Les attaques incessantes des groupes djihadistes ont contraint près de 230 000 personnes à fuir leur foyer au Burkina Faso depuis le début de l’année. Cette situation critique, exacerbée par une insécurité persistante, impacte profondément les enfants et leurs familles dans ce pays du Sahel central, alertent les agences humanitaires.
Le Groupe de coordination opérationnelle de la réponse rapide (GCORR) révèle que près de 37 000 ménages ont été déplacés suite à 48 alertes distinctes. Ce chiffre représente une hausse alarmante de 92% par rapport à la même période l’année précédente, soulignant l’aggravation rapide de la crise.
Le mois de mai a été particulièrement sombre, avec près de 41 000 personnes affectées par 12 incidents de déplacement à travers le territoire burkinabè.
La région de la Boucle du Mouhoun est la plus durement touchée, enregistrant plus de 106 000 déplacés, dont une majorité d’enfants (plus de 65 000). Ces mouvements de population concernent 13 localités, y compris Dédougou, Di et Tougan, et représentent 45% de l’ensemble des déplacés internes du pays.
Des besoins humanitaires considérables face à la crise
La situation sécuritaire au Burkina Faso demeure extrêmement tendue, caractérisée par une multiplication des assauts dans les régions du Sahel, du Nord, du Centre-Nord, de l’Est, du Centre-Est et de la Boucle du Mouhoun. Ces violences ciblent indistinctement les Forces de défense et de sécurité, les Volontaires pour la défense de la patrie (VDP) et les communautés locales.

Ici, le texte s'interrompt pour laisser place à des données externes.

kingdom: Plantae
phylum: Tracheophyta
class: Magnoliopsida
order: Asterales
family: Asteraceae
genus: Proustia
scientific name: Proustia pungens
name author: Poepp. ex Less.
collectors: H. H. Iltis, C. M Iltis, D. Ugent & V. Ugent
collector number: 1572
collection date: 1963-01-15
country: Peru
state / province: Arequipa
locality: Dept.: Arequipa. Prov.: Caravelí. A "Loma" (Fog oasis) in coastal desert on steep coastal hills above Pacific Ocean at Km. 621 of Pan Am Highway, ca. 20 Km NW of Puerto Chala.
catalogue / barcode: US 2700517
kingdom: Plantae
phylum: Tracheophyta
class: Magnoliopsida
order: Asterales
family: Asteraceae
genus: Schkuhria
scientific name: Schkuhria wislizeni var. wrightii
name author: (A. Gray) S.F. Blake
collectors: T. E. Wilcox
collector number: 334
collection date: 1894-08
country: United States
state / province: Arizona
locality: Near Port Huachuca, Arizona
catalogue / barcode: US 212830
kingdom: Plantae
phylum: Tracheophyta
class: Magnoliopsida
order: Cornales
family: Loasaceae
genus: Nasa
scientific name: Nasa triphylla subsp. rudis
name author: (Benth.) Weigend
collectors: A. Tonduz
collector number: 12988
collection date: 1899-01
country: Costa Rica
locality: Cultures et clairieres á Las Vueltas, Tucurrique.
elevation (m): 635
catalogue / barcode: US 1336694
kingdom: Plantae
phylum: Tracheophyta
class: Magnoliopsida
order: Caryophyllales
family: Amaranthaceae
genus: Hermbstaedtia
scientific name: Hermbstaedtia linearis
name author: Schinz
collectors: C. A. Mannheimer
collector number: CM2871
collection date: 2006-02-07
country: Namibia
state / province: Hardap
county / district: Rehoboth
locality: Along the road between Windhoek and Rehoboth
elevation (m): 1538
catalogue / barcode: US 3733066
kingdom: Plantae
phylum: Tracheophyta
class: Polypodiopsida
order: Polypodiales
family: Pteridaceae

Selon l’UNICEF, ces conflits génèrent des besoins humanitaires « considérables » dans tous les secteurs. Les priorités absolues incluent l’accès aux abris, la sécurité alimentaire, l’eau potable, l’assainissement et l’hygiène, la protection des populations vulnérables et l’éducation.
Bien que plusieurs organisations déploient des efforts pour soutenir les opérations sur le terrain, l’ampleur de la crise laisse d’importants besoins non couverts.
Sur le plan nutritionnel, plus de 10 000 enfants ont été pris en charge pour malnutrition aiguë sévère en avril, dont plus de la moitié proviennent des zones les plus affectées par les violences djihadistes (Boucle du Mouhoun, Nord, Est, Sahel, Centre-Nord).
L’urgence de la malnutrition aiguë sévère
Entre janvier et avril, le nombre total d’admissions pour traitement de la malnutrition a dépassé les 36 000 enfants, avec plus de 20 000 cas recensés dans les zones d’insécurité.
Fin mai, 179 000 personnes, incluant plus de 25 000 enfants, avaient reçu un traitement pour malnutrition aiguë. Parmi eux, plus de 8 000 enfants souffraient de formes aiguës sévères de malnutrition.
Plus globalement, la détérioration continue de la sécurité compromet gravement les opérations humanitaires. Elle entrave l’accès aux populations dans le besoin, accroît les risques opérationnels et augmente parallèlement les exigences en matière d’assistance.
Des infrastructures locales vitales, notamment dans les secteurs de la santé, de l’éducation, de l’eau et de l’administration, ont été détruites suite aux attaques dans les régions de l’Est et du Sahel.
Djibo, une ville sous blocus djihadiste
Parmi les zones les plus affectées, la ville de Djibo, située dans la province du Soum au nord du Burkina Faso, est soumise à un blocus djihadiste depuis décembre 2024. L’ensemble de sa population, estimée à environ 48 000 personnes (déplacés et habitants), est privée d’approvisionnement.
L’UNICEF, par l’intermédiaire de ses partenaires locaux, y maintient des programmes essentiels dans les domaines de l’eau, de l’assainissement et de l’hygiène, de l’éducation, de la protection de l’enfance, de la santé et de la nutrition.
Les travailleurs humanitaires, tout comme les populations qu’ils assistent, sont confrontés à des dangers constants, notamment les engins explosifs improvisés et les risques d’enlèvement. Outre ces difficultés d’accès, l’UNICEF souligne que la pénurie de ressources représente un défi majeur, limitant considérablement la capacité de réponse dans les régions touchées par l’insécurité.